**INPUT MATERIAL**:
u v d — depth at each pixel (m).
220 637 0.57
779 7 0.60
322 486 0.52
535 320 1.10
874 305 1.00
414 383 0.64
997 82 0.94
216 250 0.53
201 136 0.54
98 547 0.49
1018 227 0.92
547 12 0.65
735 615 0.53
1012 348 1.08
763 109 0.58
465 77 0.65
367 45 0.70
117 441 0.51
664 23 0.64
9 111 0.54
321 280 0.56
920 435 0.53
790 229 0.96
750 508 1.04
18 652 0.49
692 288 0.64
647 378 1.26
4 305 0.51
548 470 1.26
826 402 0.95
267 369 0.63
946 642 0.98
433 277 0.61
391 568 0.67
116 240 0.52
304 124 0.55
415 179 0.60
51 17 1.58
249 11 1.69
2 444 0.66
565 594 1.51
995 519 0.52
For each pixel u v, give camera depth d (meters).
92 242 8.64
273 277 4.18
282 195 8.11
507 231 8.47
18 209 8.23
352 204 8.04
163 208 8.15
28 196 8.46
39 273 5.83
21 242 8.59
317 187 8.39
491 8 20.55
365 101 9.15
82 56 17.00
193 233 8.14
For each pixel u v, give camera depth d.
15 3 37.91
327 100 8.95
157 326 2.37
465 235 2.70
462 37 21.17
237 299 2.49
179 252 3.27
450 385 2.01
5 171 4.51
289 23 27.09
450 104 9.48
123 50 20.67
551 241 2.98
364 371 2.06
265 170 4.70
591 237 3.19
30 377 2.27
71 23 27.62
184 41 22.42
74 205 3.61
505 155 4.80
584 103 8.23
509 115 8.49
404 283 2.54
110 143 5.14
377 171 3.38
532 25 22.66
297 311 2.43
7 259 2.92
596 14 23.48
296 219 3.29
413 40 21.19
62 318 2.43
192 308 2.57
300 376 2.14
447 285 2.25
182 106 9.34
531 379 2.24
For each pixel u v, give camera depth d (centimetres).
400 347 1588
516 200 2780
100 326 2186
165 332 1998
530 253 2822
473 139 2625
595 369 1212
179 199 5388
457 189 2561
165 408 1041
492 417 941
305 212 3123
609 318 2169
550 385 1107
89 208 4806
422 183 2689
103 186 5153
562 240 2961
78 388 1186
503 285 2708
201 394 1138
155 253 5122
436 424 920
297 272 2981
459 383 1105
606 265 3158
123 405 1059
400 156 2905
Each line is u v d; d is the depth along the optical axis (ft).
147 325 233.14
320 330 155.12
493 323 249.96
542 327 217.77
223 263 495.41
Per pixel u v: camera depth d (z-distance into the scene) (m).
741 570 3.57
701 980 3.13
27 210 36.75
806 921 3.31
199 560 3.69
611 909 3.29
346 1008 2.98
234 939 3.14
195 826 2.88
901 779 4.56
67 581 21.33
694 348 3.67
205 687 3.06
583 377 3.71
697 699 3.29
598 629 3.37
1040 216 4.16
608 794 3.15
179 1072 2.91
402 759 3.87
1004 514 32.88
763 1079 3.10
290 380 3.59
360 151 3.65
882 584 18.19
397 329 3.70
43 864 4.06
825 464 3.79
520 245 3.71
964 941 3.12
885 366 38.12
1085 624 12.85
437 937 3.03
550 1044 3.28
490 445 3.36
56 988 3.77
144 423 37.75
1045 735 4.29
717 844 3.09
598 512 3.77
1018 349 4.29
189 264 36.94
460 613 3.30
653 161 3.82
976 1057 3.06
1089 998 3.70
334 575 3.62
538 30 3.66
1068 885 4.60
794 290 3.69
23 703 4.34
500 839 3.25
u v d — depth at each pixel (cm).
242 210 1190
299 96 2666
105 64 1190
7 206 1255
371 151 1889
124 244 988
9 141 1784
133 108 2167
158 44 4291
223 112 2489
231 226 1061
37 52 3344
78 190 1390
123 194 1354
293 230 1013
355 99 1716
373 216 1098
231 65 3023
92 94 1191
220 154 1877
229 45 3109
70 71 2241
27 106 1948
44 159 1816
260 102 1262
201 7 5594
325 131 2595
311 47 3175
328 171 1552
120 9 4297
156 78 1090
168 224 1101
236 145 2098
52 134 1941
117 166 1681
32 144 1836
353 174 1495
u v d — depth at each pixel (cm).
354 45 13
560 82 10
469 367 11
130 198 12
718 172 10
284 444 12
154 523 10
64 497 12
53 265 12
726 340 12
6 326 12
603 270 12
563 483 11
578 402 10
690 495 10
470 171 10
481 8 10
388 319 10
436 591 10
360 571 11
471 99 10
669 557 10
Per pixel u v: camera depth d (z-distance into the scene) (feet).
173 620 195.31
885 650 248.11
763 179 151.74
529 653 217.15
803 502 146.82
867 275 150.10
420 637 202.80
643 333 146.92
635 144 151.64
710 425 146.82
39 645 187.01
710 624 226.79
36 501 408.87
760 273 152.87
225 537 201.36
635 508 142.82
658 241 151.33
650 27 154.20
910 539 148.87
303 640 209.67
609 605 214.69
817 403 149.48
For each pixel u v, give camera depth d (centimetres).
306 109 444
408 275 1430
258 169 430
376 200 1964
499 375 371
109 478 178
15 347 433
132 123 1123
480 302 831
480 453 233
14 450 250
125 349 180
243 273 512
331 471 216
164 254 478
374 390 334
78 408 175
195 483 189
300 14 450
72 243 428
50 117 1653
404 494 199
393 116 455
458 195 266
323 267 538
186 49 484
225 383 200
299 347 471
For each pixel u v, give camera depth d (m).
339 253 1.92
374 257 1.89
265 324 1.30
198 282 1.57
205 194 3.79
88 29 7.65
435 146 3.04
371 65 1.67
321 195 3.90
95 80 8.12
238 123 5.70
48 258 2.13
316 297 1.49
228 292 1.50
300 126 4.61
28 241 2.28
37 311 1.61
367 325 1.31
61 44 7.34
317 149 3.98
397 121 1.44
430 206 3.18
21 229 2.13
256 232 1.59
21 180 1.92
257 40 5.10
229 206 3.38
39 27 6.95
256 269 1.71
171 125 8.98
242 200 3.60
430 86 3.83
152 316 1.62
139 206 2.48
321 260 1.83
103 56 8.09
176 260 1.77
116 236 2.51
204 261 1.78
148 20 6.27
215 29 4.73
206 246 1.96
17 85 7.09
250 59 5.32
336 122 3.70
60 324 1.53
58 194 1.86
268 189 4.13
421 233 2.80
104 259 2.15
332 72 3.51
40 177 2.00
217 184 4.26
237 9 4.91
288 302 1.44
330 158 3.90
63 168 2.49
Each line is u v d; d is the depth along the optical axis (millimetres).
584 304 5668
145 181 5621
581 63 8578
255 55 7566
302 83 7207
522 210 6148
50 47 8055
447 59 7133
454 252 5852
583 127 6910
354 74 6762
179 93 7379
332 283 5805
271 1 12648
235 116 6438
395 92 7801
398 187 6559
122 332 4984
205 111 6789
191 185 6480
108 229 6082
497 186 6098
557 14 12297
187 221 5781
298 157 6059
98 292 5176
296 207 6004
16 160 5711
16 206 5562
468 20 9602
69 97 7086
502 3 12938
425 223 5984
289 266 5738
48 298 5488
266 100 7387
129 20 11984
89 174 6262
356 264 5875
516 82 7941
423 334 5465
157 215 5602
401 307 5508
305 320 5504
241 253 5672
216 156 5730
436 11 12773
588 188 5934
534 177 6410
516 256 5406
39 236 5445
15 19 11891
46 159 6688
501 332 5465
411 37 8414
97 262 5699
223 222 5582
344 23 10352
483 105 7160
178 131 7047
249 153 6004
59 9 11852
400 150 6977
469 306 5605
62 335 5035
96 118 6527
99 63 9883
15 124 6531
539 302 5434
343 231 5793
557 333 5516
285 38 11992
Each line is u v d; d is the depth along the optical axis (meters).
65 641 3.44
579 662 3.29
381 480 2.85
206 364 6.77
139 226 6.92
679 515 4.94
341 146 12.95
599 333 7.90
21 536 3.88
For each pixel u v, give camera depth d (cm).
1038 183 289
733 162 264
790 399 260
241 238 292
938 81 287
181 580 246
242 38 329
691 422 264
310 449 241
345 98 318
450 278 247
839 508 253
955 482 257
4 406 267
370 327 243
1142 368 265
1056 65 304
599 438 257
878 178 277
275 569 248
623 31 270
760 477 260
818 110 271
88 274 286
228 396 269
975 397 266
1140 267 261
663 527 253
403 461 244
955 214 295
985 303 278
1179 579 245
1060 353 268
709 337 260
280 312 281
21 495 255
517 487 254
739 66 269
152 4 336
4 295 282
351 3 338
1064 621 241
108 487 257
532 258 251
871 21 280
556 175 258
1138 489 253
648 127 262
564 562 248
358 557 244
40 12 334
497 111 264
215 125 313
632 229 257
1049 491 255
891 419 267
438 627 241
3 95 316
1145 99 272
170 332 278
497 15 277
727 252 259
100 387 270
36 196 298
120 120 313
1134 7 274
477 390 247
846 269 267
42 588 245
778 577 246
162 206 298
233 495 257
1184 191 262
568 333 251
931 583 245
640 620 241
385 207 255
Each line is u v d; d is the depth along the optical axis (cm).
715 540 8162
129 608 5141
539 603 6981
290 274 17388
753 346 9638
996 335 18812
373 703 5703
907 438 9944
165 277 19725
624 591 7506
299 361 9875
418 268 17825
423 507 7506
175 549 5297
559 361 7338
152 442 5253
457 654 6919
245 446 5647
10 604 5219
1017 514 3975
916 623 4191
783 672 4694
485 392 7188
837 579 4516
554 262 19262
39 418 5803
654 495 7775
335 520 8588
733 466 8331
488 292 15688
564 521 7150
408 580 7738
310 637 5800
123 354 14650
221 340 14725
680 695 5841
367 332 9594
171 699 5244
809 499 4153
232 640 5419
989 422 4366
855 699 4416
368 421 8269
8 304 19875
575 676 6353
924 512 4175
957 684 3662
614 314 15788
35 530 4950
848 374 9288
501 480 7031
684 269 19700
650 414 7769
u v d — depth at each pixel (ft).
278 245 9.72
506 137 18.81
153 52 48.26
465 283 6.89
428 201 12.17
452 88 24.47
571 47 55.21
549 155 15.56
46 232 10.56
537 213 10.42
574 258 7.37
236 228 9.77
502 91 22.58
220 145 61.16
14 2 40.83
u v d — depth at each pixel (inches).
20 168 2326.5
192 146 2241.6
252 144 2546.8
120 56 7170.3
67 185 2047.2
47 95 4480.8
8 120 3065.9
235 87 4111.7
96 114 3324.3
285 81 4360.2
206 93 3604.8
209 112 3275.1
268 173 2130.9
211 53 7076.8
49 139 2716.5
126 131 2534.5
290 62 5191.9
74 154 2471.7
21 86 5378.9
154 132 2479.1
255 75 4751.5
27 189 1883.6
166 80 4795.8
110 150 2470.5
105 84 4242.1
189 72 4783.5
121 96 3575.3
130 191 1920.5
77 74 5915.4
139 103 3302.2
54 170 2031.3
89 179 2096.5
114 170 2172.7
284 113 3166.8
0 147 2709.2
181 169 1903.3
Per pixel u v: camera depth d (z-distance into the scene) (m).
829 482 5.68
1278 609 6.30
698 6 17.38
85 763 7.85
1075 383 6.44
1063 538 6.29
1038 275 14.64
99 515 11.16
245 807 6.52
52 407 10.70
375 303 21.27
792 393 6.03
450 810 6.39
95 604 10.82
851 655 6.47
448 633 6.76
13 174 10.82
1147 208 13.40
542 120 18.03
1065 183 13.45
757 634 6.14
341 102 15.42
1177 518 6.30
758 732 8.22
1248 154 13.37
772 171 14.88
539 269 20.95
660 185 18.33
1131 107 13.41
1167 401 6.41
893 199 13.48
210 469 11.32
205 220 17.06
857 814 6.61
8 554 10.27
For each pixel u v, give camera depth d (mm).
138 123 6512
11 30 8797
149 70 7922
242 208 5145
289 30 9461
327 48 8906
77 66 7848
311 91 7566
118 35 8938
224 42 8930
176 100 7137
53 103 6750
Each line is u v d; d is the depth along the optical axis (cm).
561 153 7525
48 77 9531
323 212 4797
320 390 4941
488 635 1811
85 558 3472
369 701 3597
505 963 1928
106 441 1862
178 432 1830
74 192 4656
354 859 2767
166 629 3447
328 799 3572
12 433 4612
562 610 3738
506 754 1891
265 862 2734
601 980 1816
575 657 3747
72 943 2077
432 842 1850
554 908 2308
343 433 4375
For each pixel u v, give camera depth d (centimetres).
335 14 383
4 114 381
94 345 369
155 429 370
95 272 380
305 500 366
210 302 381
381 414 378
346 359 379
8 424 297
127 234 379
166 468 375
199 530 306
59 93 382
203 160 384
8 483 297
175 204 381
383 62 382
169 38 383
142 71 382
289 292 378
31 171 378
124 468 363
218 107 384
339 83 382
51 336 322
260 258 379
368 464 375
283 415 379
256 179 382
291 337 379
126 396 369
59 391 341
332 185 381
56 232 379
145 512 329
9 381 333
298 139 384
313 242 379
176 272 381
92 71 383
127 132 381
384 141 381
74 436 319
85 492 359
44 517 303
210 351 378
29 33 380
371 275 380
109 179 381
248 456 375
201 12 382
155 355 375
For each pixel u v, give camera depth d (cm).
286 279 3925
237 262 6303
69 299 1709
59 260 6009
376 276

**EXERCISE**:
Return exactly, please, the lines of the material from the first one down to and including the line where "39 273 5.83" appears.

**SOLUTION TO THE EXERCISE**:
u v d — depth at each pixel (m).
220 637 0.57
779 7 0.60
322 486 0.52
535 320 1.10
874 305 1.00
414 383 0.64
997 82 0.94
216 250 0.53
201 136 0.54
98 547 0.49
1018 227 0.92
547 12 0.65
735 615 0.53
1012 348 1.08
763 109 0.58
465 77 0.65
367 45 0.70
117 441 0.51
664 23 0.64
9 111 0.54
321 280 0.56
920 435 0.53
790 229 0.96
750 508 1.04
18 652 0.49
692 288 0.64
647 378 1.26
4 305 0.51
548 470 1.26
826 402 0.95
267 369 0.63
946 642 0.98
433 277 0.61
391 568 0.67
116 240 0.52
304 124 0.55
415 179 0.60
51 17 1.58
249 11 1.69
2 444 0.66
565 594 1.51
995 519 0.52
For each pixel u v, give camera depth d (meters).
92 242 8.64
273 277 4.18
282 195 8.11
507 231 8.47
18 209 8.23
352 204 8.04
163 208 8.15
28 196 8.46
39 273 5.83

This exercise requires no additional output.